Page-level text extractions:
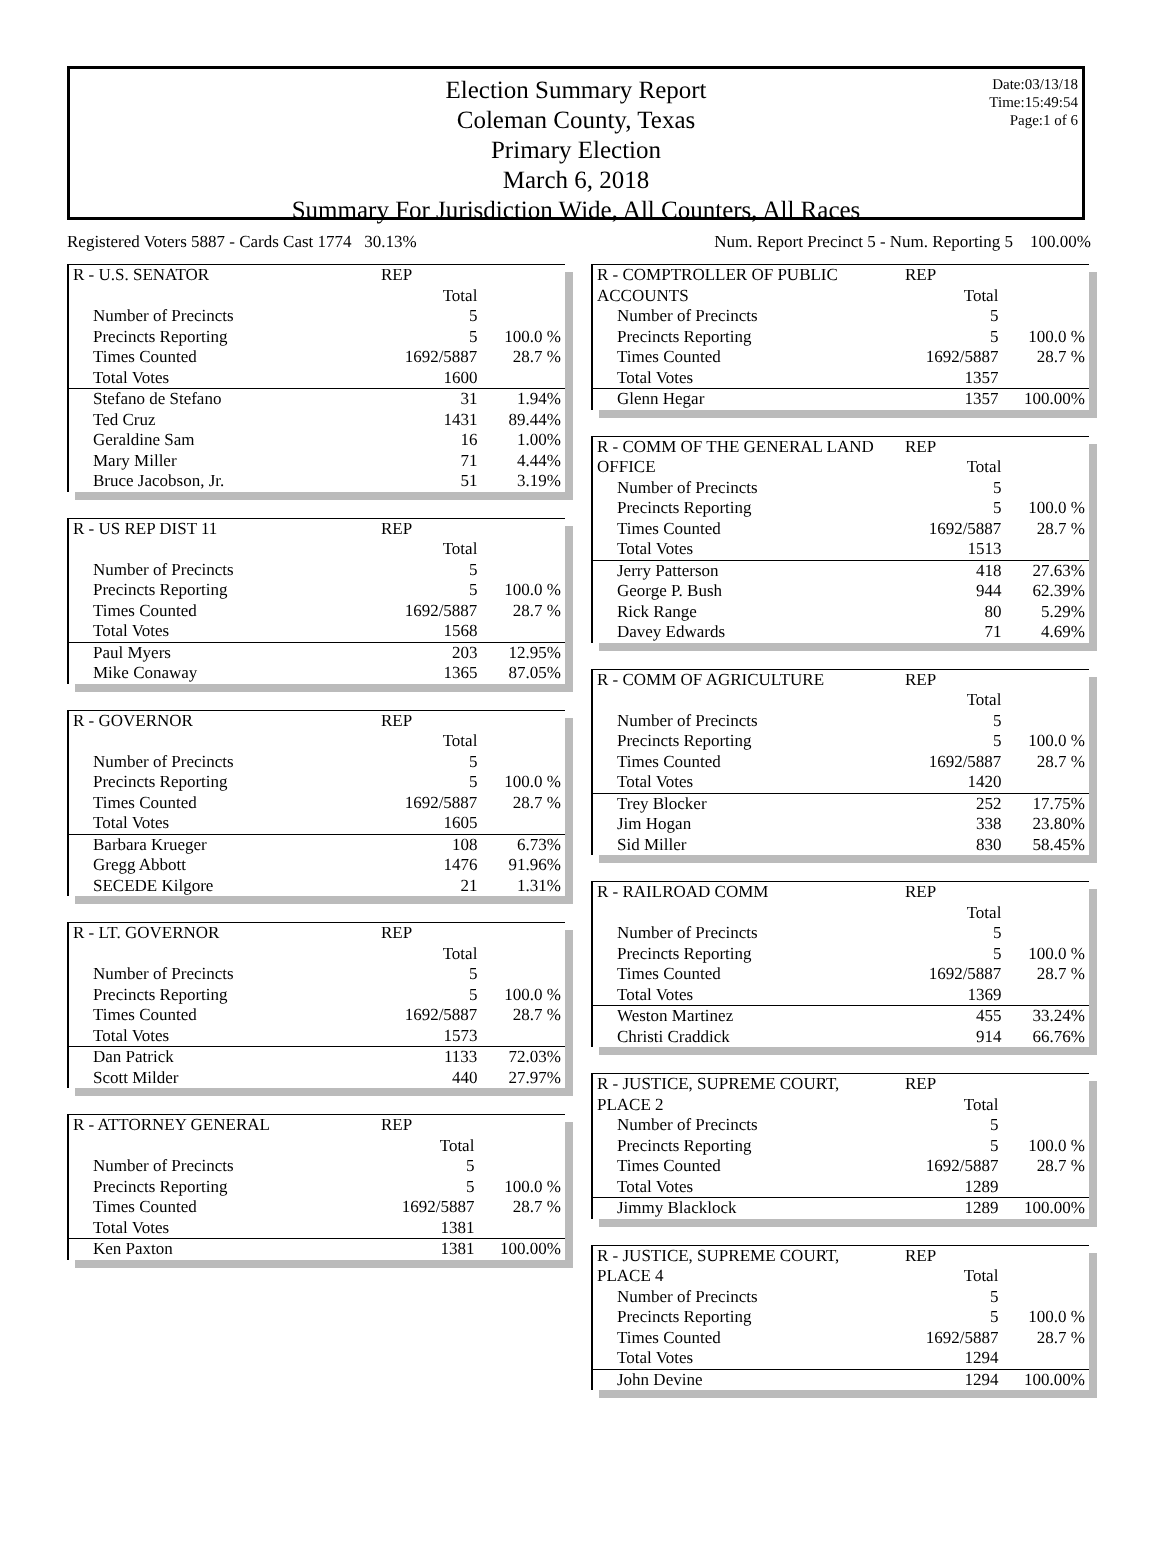Date:03/13/18
Time:15:49:54
Page:1 of 6
Election Summary Report
Coleman County, Texas
Primary Election
March 6, 2018
Summary For Jurisdiction Wide, All Counters, All Races
Registered Voters 5887 - Cards Cast 1774 30.13% Num. Report Precinct 5 - Num. Reporting 5 100.00%
| R - U.S. SENATOR | REP | |
| | Total | |
| Number of Precincts | 5 | |
| Precincts Reporting | 5 | 100.0 % |
| Times Counted | 1692/5887 | 28.7 % |
| Total Votes | 1600 | |
| Stefano de Stefano | 31 | 1.94% |
| Ted Cruz | 1431 | 89.44% |
| Geraldine Sam | 16 | 1.00% |
| Mary Miller | 71 | 4.44% |
| Bruce Jacobson, Jr. | 51 | 3.19% |
| R - US REP DIST 11 | REP | |
| | Total | |
| Number of Precincts | 5 | |
| Precincts Reporting | 5 | 100.0 % |
| Times Counted | 1692/5887 | 28.7 % |
| Total Votes | 1568 | |
| Paul Myers | 203 | 12.95% |
| Mike Conaway | 1365 | 87.05% |
| R - GOVERNOR | REP | |
| | Total | |
| Number of Precincts | 5 | |
| Precincts Reporting | 5 | 100.0 % |
| Times Counted | 1692/5887 | 28.7 % |
| Total Votes | 1605 | |
| Barbara Krueger | 108 | 6.73% |
| Gregg Abbott | 1476 | 91.96% |
| SECEDE Kilgore | 21 | 1.31% |
| R - LT. GOVERNOR | REP | |
| | Total | |
| Number of Precincts | 5 | |
| Precincts Reporting | 5 | 100.0 % |
| Times Counted | 1692/5887 | 28.7 % |
| Total Votes | 1573 | |
| Dan Patrick | 1133 | 72.03% |
| Scott Milder | 440 | 27.97% |
| R - ATTORNEY GENERAL | REP | |
| | Total | |
| Number of Precincts | 5 | |
| Precincts Reporting | 5 | 100.0 % |
| Times Counted | 1692/5887 | 28.7 % |
| Total Votes | 1381 | |
| Ken Paxton | 1381 | 100.00% |
| R - COMPTROLLER OF PUBLIC ACCOUNTS | REP Total | |
| Number of Precincts | 5 | |
| Precincts Reporting | 5 | 100.0 % |
| Times Counted | 1692/5887 | 28.7 % |
| Total Votes | 1357 | |
| Glenn Hegar | 1357 | 100.00% |
| R - COMM OF THE GENERAL LAND OFFICE | REP Total | |
| Number of Precincts | 5 | |
| Precincts Reporting | 5 | 100.0 % |
| Times Counted | 1692/5887 | 28.7 % |
| Total Votes | 1513 | |
| Jerry Patterson | 418 | 27.63% |
| George P. Bush | 944 | 62.39% |
| Rick Range | 80 | 5.29% |
| Davey Edwards | 71 | 4.69% |
| R - COMM OF AGRICULTURE | REP | |
| | Total | |
| Number of Precincts | 5 | |
| Precincts Reporting | 5 | 100.0 % |
| Times Counted | 1692/5887 | 28.7 % |
| Total Votes | 1420 | |
| Trey Blocker | 252 | 17.75% |
| Jim Hogan | 338 | 23.80% |
| Sid Miller | 830 | 58.45% |
| R - RAILROAD COMM | REP | |
| | Total | |
| Number of Precincts | 5 | |
| Precincts Reporting | 5 | 100.0 % |
| Times Counted | 1692/5887 | 28.7 % |
| Total Votes | 1369 | |
| Weston Martinez | 455 | 33.24% |
| Christi Craddick | 914 | 66.76% |
| R - JUSTICE, SUPREME COURT, PLACE 2 | REP Total | |
| Number of Precincts | 5 | |
| Precincts Reporting | 5 | 100.0 % |
| Times Counted | 1692/5887 | 28.7 % |
| Total Votes | 1289 | |
| Jimmy Blacklock | 1289 | 100.00% |
| R - JUSTICE, SUPREME COURT, PLACE 4 | REP Total | |
| Number of Precincts | 5 | |
| Precincts Reporting | 5 | 100.0 % |
| Times Counted | 1692/5887 | 28.7 % |
| Total Votes | 1294 | |
| John Devine | 1294 | 100.00% |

What needs to be done:
Copy, exactly and only, the lines above that begin with the one containing "944 | 62.39% |" and finish with the one containing "2 | REP Total | |".

Task output:
| George P. Bush | 944 | 62.39% |
| Rick Range | 80 | 5.29% |
| Davey Edwards | 71 | 4.69% |
| R - COMM OF AGRICULTURE | REP | |
| | Total | |
| Number of Precincts | 5 | |
| Precincts Reporting | 5 | 100.0 % |
| Times Counted | 1692/5887 | 28.7 % |
| Total Votes | 1420 | |
| Trey Blocker | 252 | 17.75% |
| Jim Hogan | 338 | 23.80% |
| Sid Miller | 830 | 58.45% |
| R - RAILROAD COMM | REP | |
| | Total | |
| Number of Precincts | 5 | |
| Precincts Reporting | 5 | 100.0 % |
| Times Counted | 1692/5887 | 28.7 % |
| Total Votes | 1369 | |
| Weston Martinez | 455 | 33.24% |
| Christi Craddick | 914 | 66.76% |
| R - JUSTICE, SUPREME COURT, PLACE 2 | REP Total | |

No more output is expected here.